The last post was about my birth experience but I really feel like I want to write down more, even if it's only for me to read in the future.
The first few days to a week after the baby was born I was fascinated by the unmedicated aspect of it. That was the only thing that made a difference between this birth and the others I've experienced. One of the first things out of my mouth, as well as the one thing I said most often in the hours following, was, "I'm not gonna do that again." Natural child birth is an intense experience, to say the least.
So here's how I remember the feeling of it. The contractions would begin and increase in intensity, as is to be expected. For a lot of hours the intensity was manageable. It was just an increase of the same pain feeling. Toward the end it changed. The pain got to it's high level, then there was an added spike of unbearableness that made the contractions much harder to deal with. It's like playing with the tip of a pin. If you're just tapping gently it can be a bit uncomfortable, but nothing overly terrible. Keep tapping harder and it hurts more. The spike of pain during transition is like tapping the pin for a moment before plunging it into your finger and twisting. I didn't much care for it. When it's time to deliver the baby the spike of pain is either accompanied or replaced by the overwhelming need to push the baby out. It really takes over. Anyone who says not to push is just being ridiculous.
Once it was all said and done I was exhausted. The biggest feeling I had was relief. I was so glad it was all done. I didn't get the feeling of accomplishment, extra bonding, or pride that I'd been told I would get with an unmedicated birth. I still don't have them. After the relief came the shakes. I'd also been told that only comes when you get an epidural. Guess not. :) Anyhow, it was while I was shaking and talking to my mom that I first said I wasn't going to do it again.
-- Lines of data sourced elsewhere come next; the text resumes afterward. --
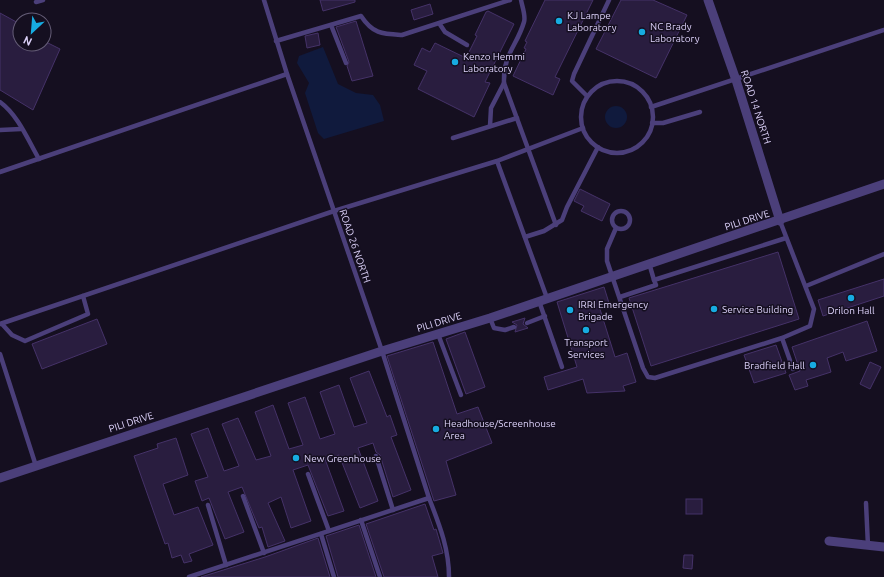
<svg xmlns="http://www.w3.org/2000/svg" width="884" height="577" viewBox="0 0 884 577" font-family="Ubuntu,sans-serif">
<style>
.water{fill:#101a3d}
.building{fill:#291d3f;stroke:#453268}
.lines{fill:none;stroke-linecap:round;stroke-linejoin:round}
.service{stroke:#4b3f7a;stroke-width:4.5}
.minor{stroke:#4b3f7a;stroke-width:9}
.poi-dot{fill:#17ace1;stroke:#150f20;stroke-width:1.5}
.labels{text-anchor:middle;dominant-baseline:central;stroke-width:3;stroke-linejoin:round;paint-order:stroke}
.poi-label{font-size:10px;fill:#ddd2fa;stroke:#150f20;text-anchor:start}
.street-label{font-size:10px;fill:#ddd2fa;stroke:#150f20}
</style>
<rect width="100%" height="100%" fill="#150f20"/>
<!-- water -->
<g class="water">
<polygon points="323,47 338,84 356,93 373,95 380,105 384,121 324,139 318,133 305,93 309,83 297,63 299,56"/>
<circle cx="616" cy="117" r="11"/>
</g>
<!-- building -->
<g class="building">
<polygon points="320,0 355,0 355,2 323,11"/>
<polygon points="545,0 593,0 555,77 560,79 553,95 513,76 526,49 524,48 527,42 525,41"/>
<polygon points="621,0 653,0 687,15 656,78 596,49"/>
<polygon points="430,4 433,14 414,20 411,10"/>
<polygon points="488,11 514,24 485,82 490,83 474,117 418,89 427,71 414,65 422,48 430,52 435,43 466,58 477,36 475,35 486,12"/>
<polygon points="0,13 20,24 20,44 44,44 44,41 60,49 33,110 0,90"/>
<polygon points="356,21 373,76 352,81 347,66 349,62 336,27"/>
<polygon points="318,33 320,45 307,48 305,36"/>
<polygon points="580,189 610,204 602,221 581,211 584,206 574,201"/>
<polygon points="778,252 799,319 651,366 629,298"/>
<polygon points="884,279 884,296 823,316 818,300"/>
<polygon points="604,287 609,303 599,306 615,357 627,353 636,382 623,386 625,391 587,393 583,379 548,390 544,377 577,367 557,302"/>
<polygon points="525,318 523,324 528,328 515,332 517,325 512,322"/>
<polygon points="97,319 107,344 42,369 32,344"/>
<polygon points="867,321 877,351 846,361 843,352 827,358 831,372 806,380 808,386 795,390 789,375 800,371 792,347"/>
<polygon points="465,332 485,387 466,394 446,339"/>
<polygon points="433,342 457,414 478,407 492,443 446,461 456,495 434,501 387,356"/>
<polygon points="776,345 786,373 754,383 744,355"/>
<polygon points="870,362 881,367 870,389 860,384"/>
<polygon points="369,371 387,417 390,415 397,435 391,437 411,490 393,497 380,455 376,452 373,443 358,448 378,501 360,508 339,455 325,459 344,511 328,516 308,465 293,470 311,521 291,528 281,497 268,503 285,541 268,547 262,527 259,528 242,487 228,492 244,532 225,539 209,498 202,501 195,481 208,477 191,434 208,428 224,471 239,466 222,424 238,418 256,460 271,456 255,412 273,405 289,449 303,445 288,403 305,397 320,439 335,434 320,392 339,385 354,427 367,423 350,378"/>
<polygon points="176,438 188,475 163,484 174,515 198,507 213,545 189,554 192,561 184,563 181,555 172,558 168,543 165,544 134,456 158,448 157,444"/>
<rect x="686" y="499" width="16" height="15"/>
<polygon points="425,504 434,530 436,529 443,553 432,556 438,577 384,577 366,524"/>
<polygon points="359,525 376,577 338,577 326,536"/>
<polygon points="318,538 330,577 201,577 265,557"/>
<polygon points="684,555 693,555 692,569 683,568"/>
</g>
<g class="lines">
<!-- service -->
<g class="service">
<polyline points="264,0 287,74 382,351 429,498"/>
<path d="M521,0C522,6 526,16 524,22C517,46 503,54 504,83L556,225"/>
<polyline points="36,2 43,0"/>
<polyline points="439,23 445,32 467,45"/>
<polyline points="331,25 346,63"/>
<path d="M276,41L361,16C373,34 382,34 402,35L510,0"/>
<circle cx="617" cy="117" r="36"/>
<polyline points="587,96 572,81 574,74 609,0"/>
<path d="M0,102C18,115 28,140 39,159"/>
<polyline points="651,107 884,30"/>
<polyline points="652,123 663,123 700,112"/>
<polyline points="490,126 491,108 504,83"/>
<polyline points="0,130 21,129"/>
<polyline points="453,138 517,118"/>
<polyline points="497,161 547,298"/>
<polyline points="0,172 287,74"/>
<circle cx="621" cy="220" r="9"/>
<polyline points="616,228 607,249 607,261 643,368 648,377 655,378 782,338 810,326 814,309 780,221"/>
<polyline points="525,237 544,231 562,220 567,207 598,147"/>
<polyline points="649,263 654,280"/>
<polyline points="806,286 884,254"/>
<polyline points="620,297 656,285 654,280 786,238"/>
<polyline points="539,301 562,367"/>
<polyline points="490,318 494,328 505,330 514,327"/>
<polyline points="527,323 545,316"/>
<polyline points="0,324 334,211 497,161 583,128"/>
<polyline points="2,324 12,335 25,341 88,314 83,296"/>
<polyline points="438,334 461,395"/>
<polyline points="782,338 793,369"/>
<polyline points="0,354 36,466"/>
<polyline points="376,456 393,510"/>
<polyline points="308,474 329,531"/>
<polyline points="243,496 264,553"/>
<polyline points="866,503 868,546"/>
<polyline points="208,505 226,565"/>
<polyline points="361,520 380,577"/>
<polyline points="321,534 334,577"/>
<path d="M189,577L429,498C439,524 449,548 449,577"/>
</g>
<!-- minor -->
<g class="minor">
<polyline points="708,0 736,80 780,221"/>
<polyline points="0,478 382,351 490,318 884,184"/>
<polyline points="829,541 884,547"/>
</g>
</g>
<!-- markers -->
<g class="poi-dot">
<circle cx="559" cy="21" r="4"/>
<circle cx="642" cy="32" r="4"/>
<circle cx="455" cy="62" r="4"/>
<circle cx="851" cy="298" r="4"/>
<circle cx="714" cy="309" r="4"/>
<circle cx="570" cy="310" r="4"/>
<circle cx="586" cy="330" r="4"/>
<circle cx="813" cy="365" r="4"/>
<circle cx="436" cy="429" r="4"/>
<circle cx="296" cy="458" r="4"/>
</g>
<g class="labels">
<!-- poi labels -->
<g class="poi-label">
<text x="567" y="15">KJ Lampe<tspan x="567" dy="12">Laboratory</tspan></text>
<text x="650" y="26">NC Brady<tspan x="650" dy="12">Laboratory</tspan></text>
<text x="463" y="56">Kenzo Hemmi<tspan x="463" dy="12">Laboratory</tspan></text>
<text x="578" y="304">IRRI Emergency<tspan x="578" dy="12">Brigade</tspan></text>
<text x="722" y="309">Service Building</text>
<text x="851" y="310" text-anchor="middle">Drilon Hall</text>
<text x="586" y="342" text-anchor="middle">Transport<tspan x="586" dy="12">Services</tspan></text>
<text x="805" y="365" text-anchor="end">Bradfield Hall</text>
<text x="444" y="423">Headhouse/Screenhouse<tspan x="444" dy="12">Area</tspan></text>
<text x="304" y="458">New Greenhouse</text>
</g>
<!-- street labels -->
<g class="street-label">
<text transform="translate(756 107) rotate(72)">ROAD 14 NORTH</text>
<text transform="translate(747 220) rotate(-18)">PILI DRIVE</text>
<text transform="translate(355 246) rotate(71)">ROAD 26 NORTH</text>
<text transform="translate(439 322) rotate(-17)">PILI DRIVE</text>
<text transform="translate(131 422) rotate(-18)">PILI DRIVE</text>
</g>
</g>
<!-- north arrow -->
<g transform="translate(32 32) rotate(206)"><circle r="19" fill="#150f20" stroke="#655d77"/>
<path d="M0-3L7 15L0 10L-7 15Z" fill="#17ace1"/>
<text y="-6" font-size="11" font-weight="bold" text-anchor="middle" fill="#ddd2fa">N</text>
</g>
</svg>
Eric was pretty proud of me for making it through without the epidural and told everyone he called while we were waiting for me to be released to the mother-baby unit. With every phone call I told the person on the other end, "I'm not doin' that again!" That includes the ones that I didn't actually speak to, but called out to from the bed.
It was on the way to mother-baby that I started to forget. When I thought about it I was forced to acknowledge that it had been much more convenient not to be poked in the back for the epidural. It was also more pleasant not to have the cursed urinary catheter. Tangent: I hate the catheter. Hate, HATE, HATE the catheter. I can't properly express how much I hate it. That was actually one of the biggest motivating factors for skipping the meds when I was 8 cm. End tangent. I started to wonder if maybe the convenience of being without the epidural would be worth the pain the next time I have a baby. Yes, there is at least one more in the plans.
I think that I have now come to the conclusion that if I go into labor slowly, as I did this time, I will probably go natural again. If it comes on hard and sudden, as it did with the girls, then we'll have to see how I handle it at home before going to the hospital. The cost difference and the absence of the stupid catheter are probably worth it to me...depending on how I feel.
Looking back at the experience, I would do it again in the same situation. The only thing I would change about this experience is the length of my stay. I wish I'd stayed two days. But I've been fine. So now I just laugh at myself for thinking that I may have preferred going natural to having the epidural. I didn't use anything from the HypnoBirth classes and I'm strangely pleased about that. I guess the sessions I went to ended up being more about philosophy than comfort techniques, which was all I was interested in. But I've already written about that.
Conclusion: I'll probably try it again. If anyone feels like giving it a try I would recommend it, but only after preparing and finding the proper motivation. It's not worth it if you don't have a good enough reason. The reason, of course, depends on the person. Money and the catheter work for me.